If you still have doubts about the recession, the mounting losses and tanking valuation of companies are convincing enough to make you think twice, especially when it’s related to the world’s largest eCommerce company Amazon.com Inc. (NASDAQ:AMZN).
Amazon has become the first publicly traded company to lose a trillion dollars in its market value. This happened because of rising inflation, tightening money policies and disappointing earnings updates.

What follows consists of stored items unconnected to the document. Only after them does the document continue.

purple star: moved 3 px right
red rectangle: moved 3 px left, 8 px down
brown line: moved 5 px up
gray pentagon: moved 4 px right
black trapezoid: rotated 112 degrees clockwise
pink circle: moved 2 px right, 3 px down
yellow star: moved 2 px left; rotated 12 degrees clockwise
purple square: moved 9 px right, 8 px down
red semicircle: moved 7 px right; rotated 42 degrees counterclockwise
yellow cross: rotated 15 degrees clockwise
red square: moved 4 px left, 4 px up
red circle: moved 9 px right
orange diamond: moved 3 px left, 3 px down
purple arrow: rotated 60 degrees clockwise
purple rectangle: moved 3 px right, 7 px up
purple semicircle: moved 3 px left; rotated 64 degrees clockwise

The shares in the ecommerce and cloud giant plunged 4.3% on Wednesday, which brought its market value down to $879 billion, from the peak of $1.88 trillion in July 2021. Just a year back Microsoft Corp. and Amazon were neck-and-neck in their race to claim the second most-valued publicly traded tech company. The Windows software maker was close behind, albeit lost $889 million from a November 2021 peak.

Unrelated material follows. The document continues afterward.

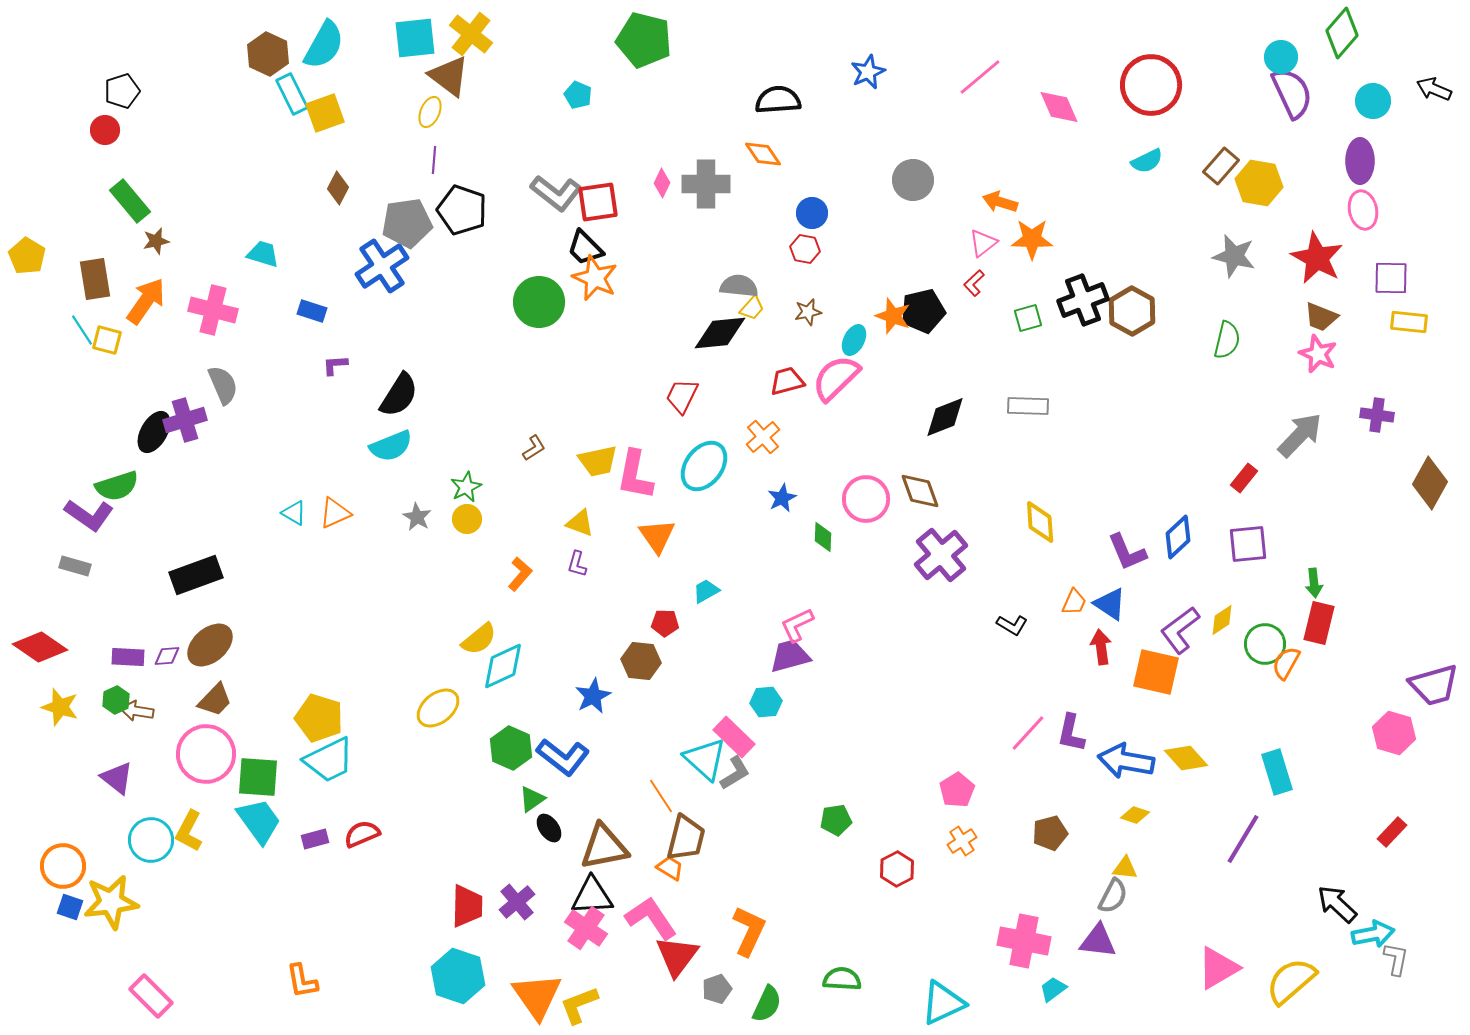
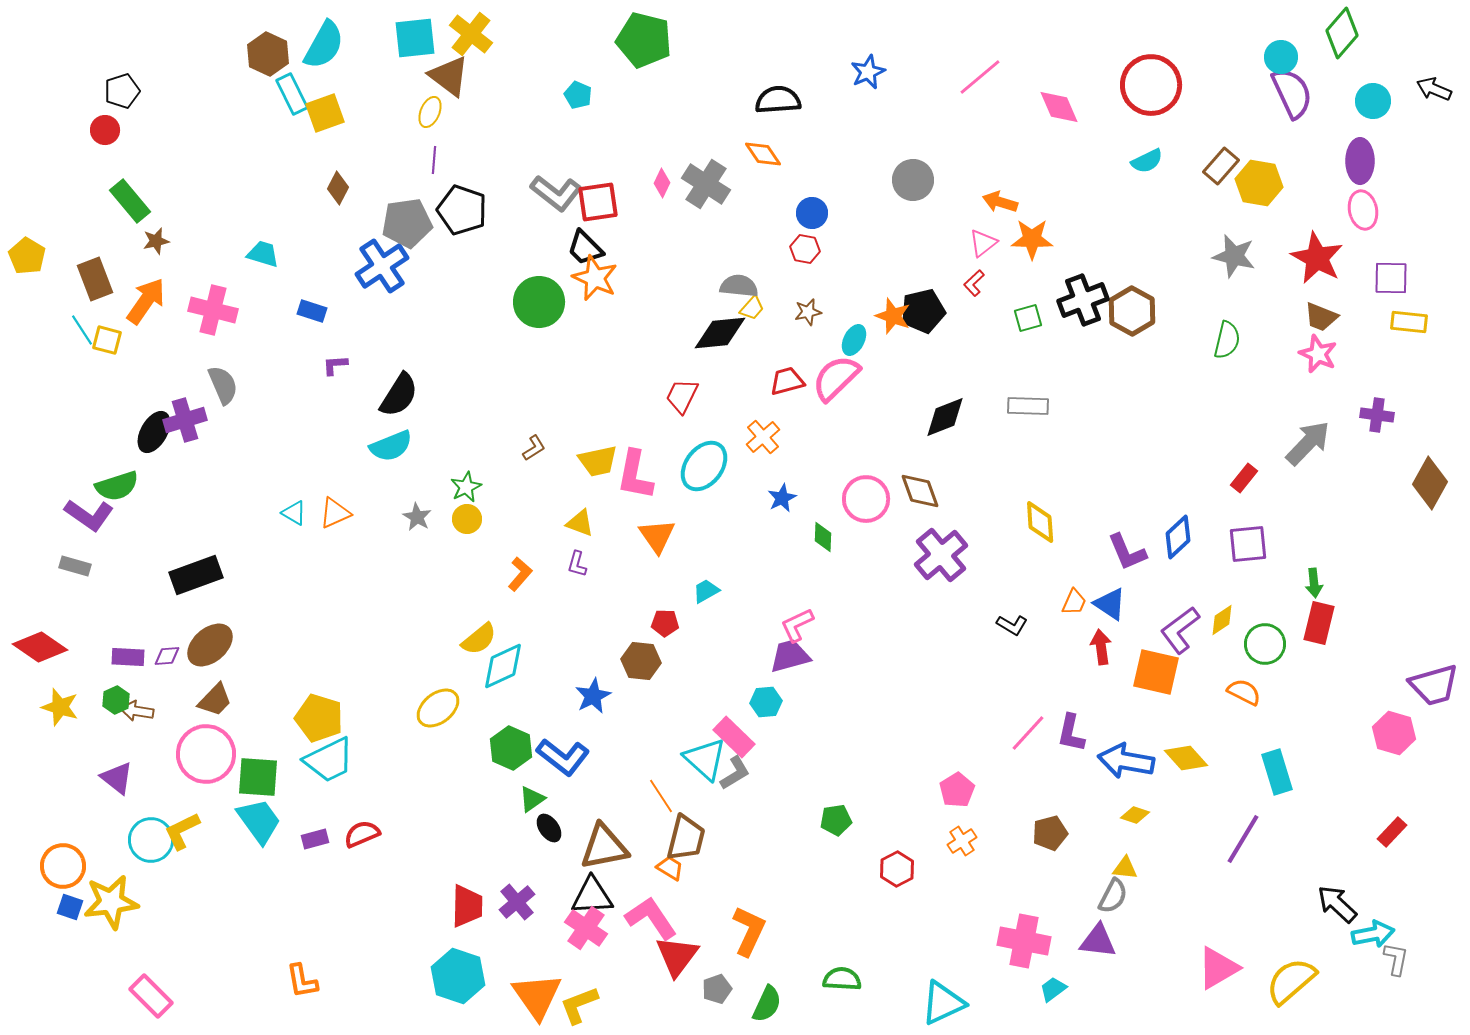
gray cross at (706, 184): rotated 33 degrees clockwise
brown rectangle at (95, 279): rotated 12 degrees counterclockwise
gray arrow at (1300, 435): moved 8 px right, 8 px down
orange semicircle at (1286, 663): moved 42 px left, 29 px down; rotated 88 degrees clockwise
yellow L-shape at (189, 831): moved 7 px left; rotated 36 degrees clockwise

Technology and growth stocks have suffered throughout the year. However, fears of a long recession have further dampened the sector’s sentiment. Nearly $4 trillion of market value has been lost by the top five US technology companies based on revenue this year.
This year, the world’s largest online retailer spent time adjusting to a slowdown in eCommerce growth. Its shares fell almost 50% due to slowing sales, rising costs and increasing interest rates. According to Bloomberg data, Jeff Bezos, the co-founder of Amazon, has seen his fortune plummet by $83 billion to just $109 million since the beginning of the year.
Amazon received a lukewarm response to its festive season sale this year. its holiday quarter’s revenue growth slowed as shoppers cut back on spending due to economic uncertainty. It is resulting in constant declining market value which is tanked below $1 trillion, the lowest since the tech stock rally that was fueled by pandemics more than two decades ago.
Experts believe this is just the tip of the iceberg as the real impact of the recession would be felt in 2023. Companies will have a tough time keeping their growth intact.